L’Alliance des États du Sahel (AES), composée du Mali, du Burkina Faso et du Niger, envisage la création d’une monnaie commune, soulignant une aspiration à l’émancipation économique face au franc CFA, héritage de l’époque coloniale. Cette initiative représente un défi majeur pour ces pays, tant au niveau économique que logistique.
En janvier 2023, l’entrepreneur camerounais William Elong a souligné l’importance de l’autonomie monétaire pour le développement de l’Afrique, affirmant que la majorité des jeunes africains aspirent à se défaire du franc CFA. Cette perspective est renforcée par la signature, le 16 septembre 2023, de la Charte du Liptako-Gourma, instituant l’AES sans mention explicite de ce projet monétaire mais avec un engagement pour l’émancipation économique des trois (3) pays.

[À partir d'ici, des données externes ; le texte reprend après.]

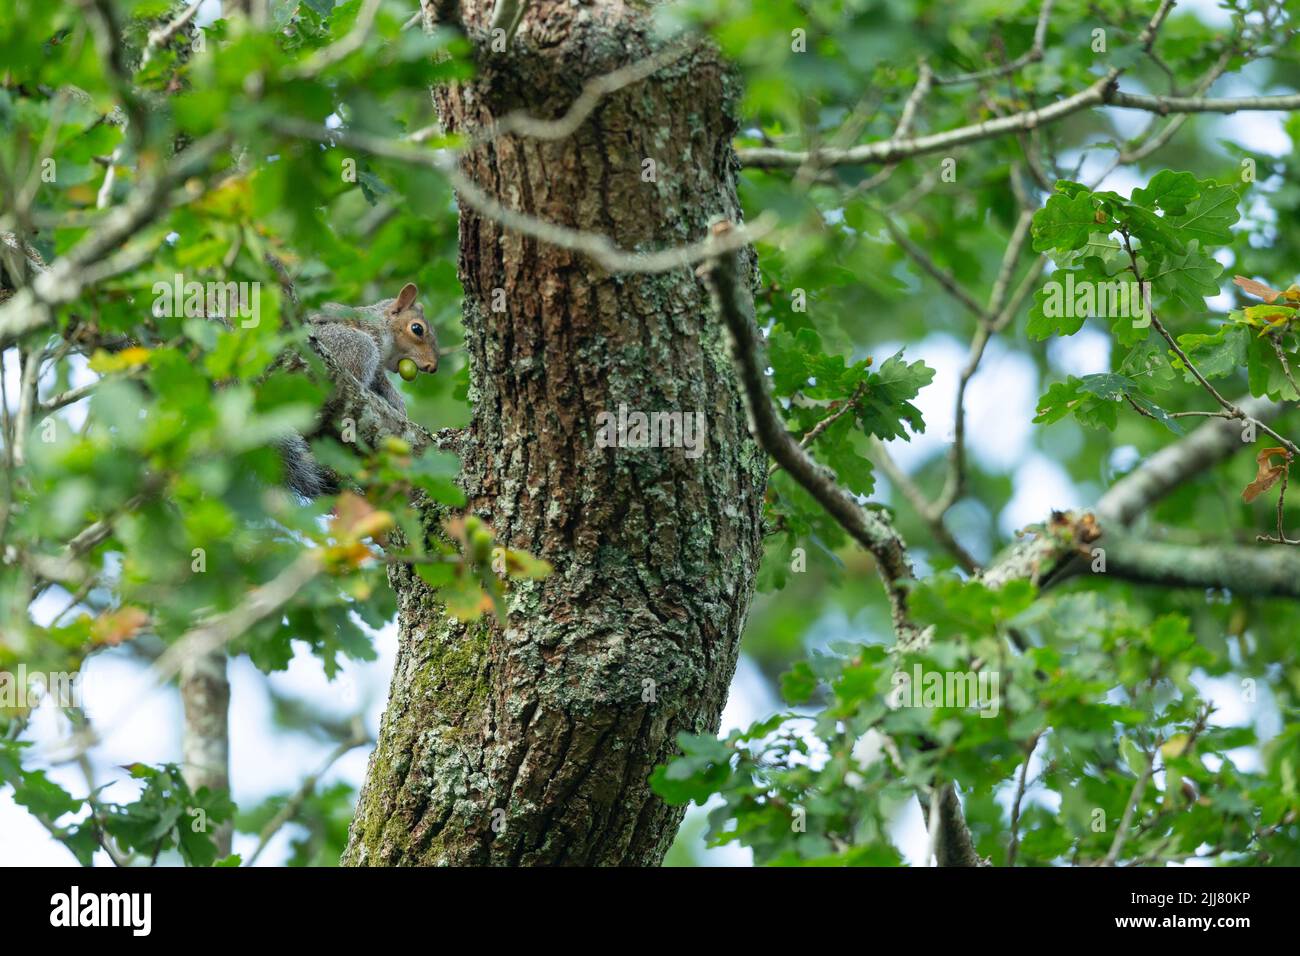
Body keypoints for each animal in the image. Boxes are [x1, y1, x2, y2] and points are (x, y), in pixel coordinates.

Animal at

Le premier pas vers cette ambition a été fait le 1er décembre 2023, lorsque les ministres des Finances des trois (3) pays se sont réunis à Bamako, évoquant la création d’un fonds de stabilisation et d’une banque d’investissement de l’AES, ainsi qu’un comité pour approfondir la réflexion sur l’union économique et monétaire. Bien que timide, cette étape démontre une volonté de progresser dans ce projet complexe.
La faisabilité de cette monnaie commune est cependant nuancée par la situation économique des trois (3) pays. Avec des taux d’endettement et des déficits publics variés, ils doivent relever le défi de respecter les critères de convergence pour une politique monétaire commune. En outre, ils doivent considérer des défis logistiques et financiers, tels que la fabrication des pièces et des billets, la garantie de la convertibilité, le choix du régime de change, et potentiellement la création d’une Banque centrale.
La future monnaie commune suscite un débat animé, reflétant celui du franc CFA. D’un côté, les partisans de l’indépendance monétaire voient en elle une opportunité pour une plus grande autonomie économique. De l’autre, les défenseurs du franc CFA mettent en avant la stabilité que procure l’arrimage du franc CFA à l’Euro. La décision de la FED en septembre 2022 d’augmenter ses taux directeurs a accentué la dépréciation de plusieurs monnaies nationales africaines, y compris le franc CFA, soulignant sa dépendance aux fluctuations de l’euro.
En conclusion, la création d’une monnaie commune par l’AES représente une ambition louable mais complexe, requérant une coordination étroite afin de surmonter de nombreux défis économiques et logistiques. Si elle peut potentiellement offrir une plus grande autonomie économique, la route vers sa concrétisation est semée d’obstacles et nécessite de débats profonds sur son impact et sa viabilité.